About this task:
Print the lines below word for word, beginning with the first and ending with the line that holds "nose: (275, 225)", and skip every picture.

──────── Recorded information

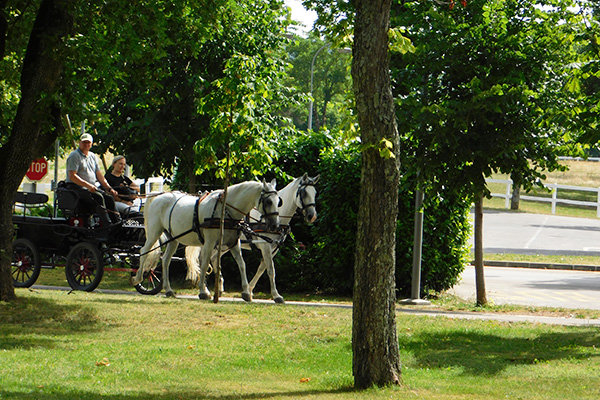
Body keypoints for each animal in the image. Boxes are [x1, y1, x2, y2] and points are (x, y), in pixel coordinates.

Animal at [132, 180, 280, 298]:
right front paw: (203, 291)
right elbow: (204, 264)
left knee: (166, 260)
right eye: (268, 201)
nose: (275, 225)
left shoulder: (233, 243)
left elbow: (242, 264)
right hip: (154, 232)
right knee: (144, 251)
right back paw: (137, 278)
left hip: (173, 239)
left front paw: (246, 293)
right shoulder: (209, 242)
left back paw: (168, 290)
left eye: (279, 202)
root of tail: (159, 196)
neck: (225, 209)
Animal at [186, 173, 318, 304]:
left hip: (224, 244)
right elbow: (271, 270)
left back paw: (219, 288)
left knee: (213, 258)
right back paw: (205, 289)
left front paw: (249, 290)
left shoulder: (273, 248)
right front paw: (276, 295)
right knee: (204, 259)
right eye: (304, 193)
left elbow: (261, 269)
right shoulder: (265, 246)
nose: (312, 216)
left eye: (315, 193)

────────────────

Result:
Body keypoints for each animal in the image. Boxes are [x1, y1, x2, y2] and points are (x, y), in pixel coordinates.

Animal at [132, 180, 280, 298]:
right front paw: (203, 291)
right elbow: (204, 264)
left knee: (166, 260)
right eye: (268, 201)
nose: (275, 225)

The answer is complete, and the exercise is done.